Closed nathanielrindlaub closed 1 year ago
@nathanielrindlaub Multiple batches will share resources until they hit the concurrency limits of sagemaker at which point they will compete on a first-come-first-serve basis. Our current FiFo batch size is 1
so if the number of concurrent batches * BatchSize > SageMaker Concurrency
inferencing will start to see Throttling errors. There is currently no shared request pool or priority leveling of any kind between batches.
We talked about this a little bit yesterday of ideally making sure that our SageMaker concurrency was 10x the BatchSize to ensure that we should be able to run ~10 batches simultaneously without hitting throttling limits - assuming that we move to a dedicated SageMaker endpoint for batch runs.
Ok gotcha. Thank you for explaining that!

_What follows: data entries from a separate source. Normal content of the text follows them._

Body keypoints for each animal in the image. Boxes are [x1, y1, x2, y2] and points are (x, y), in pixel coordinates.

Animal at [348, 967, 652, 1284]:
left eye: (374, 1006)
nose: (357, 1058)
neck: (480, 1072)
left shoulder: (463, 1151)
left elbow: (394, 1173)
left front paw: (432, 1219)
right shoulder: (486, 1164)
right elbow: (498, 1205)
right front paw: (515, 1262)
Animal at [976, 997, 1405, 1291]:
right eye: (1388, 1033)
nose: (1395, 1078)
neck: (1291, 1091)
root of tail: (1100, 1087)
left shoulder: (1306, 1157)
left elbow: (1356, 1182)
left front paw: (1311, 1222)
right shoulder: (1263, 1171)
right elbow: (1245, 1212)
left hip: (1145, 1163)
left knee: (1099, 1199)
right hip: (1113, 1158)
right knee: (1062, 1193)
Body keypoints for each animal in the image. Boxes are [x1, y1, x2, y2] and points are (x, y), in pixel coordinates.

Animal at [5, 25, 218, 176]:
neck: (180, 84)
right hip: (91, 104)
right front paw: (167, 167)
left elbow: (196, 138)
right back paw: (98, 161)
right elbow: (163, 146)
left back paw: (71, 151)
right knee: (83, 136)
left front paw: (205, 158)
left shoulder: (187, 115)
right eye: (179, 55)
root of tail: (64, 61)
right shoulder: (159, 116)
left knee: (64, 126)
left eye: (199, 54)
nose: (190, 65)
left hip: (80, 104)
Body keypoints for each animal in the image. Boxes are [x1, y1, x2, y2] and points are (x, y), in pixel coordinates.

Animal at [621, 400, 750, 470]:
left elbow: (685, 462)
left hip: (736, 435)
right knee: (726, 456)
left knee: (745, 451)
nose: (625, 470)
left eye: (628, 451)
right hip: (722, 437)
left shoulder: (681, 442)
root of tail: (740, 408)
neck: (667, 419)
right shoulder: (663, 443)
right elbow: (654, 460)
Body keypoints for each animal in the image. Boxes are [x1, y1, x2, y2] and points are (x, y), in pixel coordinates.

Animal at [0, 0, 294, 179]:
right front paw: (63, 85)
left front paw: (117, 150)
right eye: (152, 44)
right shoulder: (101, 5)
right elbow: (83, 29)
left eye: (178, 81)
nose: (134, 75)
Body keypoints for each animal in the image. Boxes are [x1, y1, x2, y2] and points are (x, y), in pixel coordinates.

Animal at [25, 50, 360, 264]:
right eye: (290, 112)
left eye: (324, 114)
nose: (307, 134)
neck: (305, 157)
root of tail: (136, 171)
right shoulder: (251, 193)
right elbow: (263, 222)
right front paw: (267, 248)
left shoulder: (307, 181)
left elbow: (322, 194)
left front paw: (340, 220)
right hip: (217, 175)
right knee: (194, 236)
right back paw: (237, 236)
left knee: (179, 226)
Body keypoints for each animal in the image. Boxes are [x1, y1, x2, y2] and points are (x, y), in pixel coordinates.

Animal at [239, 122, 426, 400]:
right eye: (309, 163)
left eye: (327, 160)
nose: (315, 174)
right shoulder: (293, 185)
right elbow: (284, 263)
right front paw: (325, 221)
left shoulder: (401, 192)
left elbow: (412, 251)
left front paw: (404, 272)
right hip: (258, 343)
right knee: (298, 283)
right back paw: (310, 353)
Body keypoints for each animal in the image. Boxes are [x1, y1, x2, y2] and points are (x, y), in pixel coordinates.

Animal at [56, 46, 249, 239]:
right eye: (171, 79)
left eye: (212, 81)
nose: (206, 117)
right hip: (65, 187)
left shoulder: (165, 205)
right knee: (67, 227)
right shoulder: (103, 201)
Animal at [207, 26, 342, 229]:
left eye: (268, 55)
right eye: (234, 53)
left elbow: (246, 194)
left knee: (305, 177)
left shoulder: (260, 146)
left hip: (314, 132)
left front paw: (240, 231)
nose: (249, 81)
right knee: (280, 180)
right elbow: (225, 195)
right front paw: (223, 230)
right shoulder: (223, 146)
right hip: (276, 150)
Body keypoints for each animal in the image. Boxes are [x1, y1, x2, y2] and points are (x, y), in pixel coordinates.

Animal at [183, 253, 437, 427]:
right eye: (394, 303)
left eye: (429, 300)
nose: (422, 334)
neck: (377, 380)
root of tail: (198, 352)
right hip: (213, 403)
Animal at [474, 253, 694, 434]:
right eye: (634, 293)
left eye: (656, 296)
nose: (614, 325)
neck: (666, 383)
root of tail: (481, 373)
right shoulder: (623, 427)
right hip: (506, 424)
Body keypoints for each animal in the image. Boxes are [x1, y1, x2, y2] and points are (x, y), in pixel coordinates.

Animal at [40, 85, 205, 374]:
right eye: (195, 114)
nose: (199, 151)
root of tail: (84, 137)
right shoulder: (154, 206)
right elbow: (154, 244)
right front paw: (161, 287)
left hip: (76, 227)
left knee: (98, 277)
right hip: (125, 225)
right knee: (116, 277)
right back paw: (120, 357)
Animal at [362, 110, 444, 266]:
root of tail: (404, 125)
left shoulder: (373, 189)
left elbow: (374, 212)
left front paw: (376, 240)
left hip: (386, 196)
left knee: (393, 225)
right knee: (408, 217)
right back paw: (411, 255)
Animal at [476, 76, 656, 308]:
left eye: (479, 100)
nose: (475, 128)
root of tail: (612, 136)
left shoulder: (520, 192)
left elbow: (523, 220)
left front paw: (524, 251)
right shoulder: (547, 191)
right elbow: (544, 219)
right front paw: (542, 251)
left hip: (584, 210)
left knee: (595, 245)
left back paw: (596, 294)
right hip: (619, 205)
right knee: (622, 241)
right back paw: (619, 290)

When I try triggering multiple batch uploads at once, it seems like they're getting processed asynchronously. I don't have a super clear mental model of what's happening on the worker side in that kind of a situation (I guess just pulling off messages from whatever queues are available to draw from that have messages at random), but I wanted to double-check whether images get prioritized at all between multiple simultaneous bulk uploads.
How does the logic - if any - work for that? I don't have an opinion on what's desirable I'm just hoping to understand the behavior.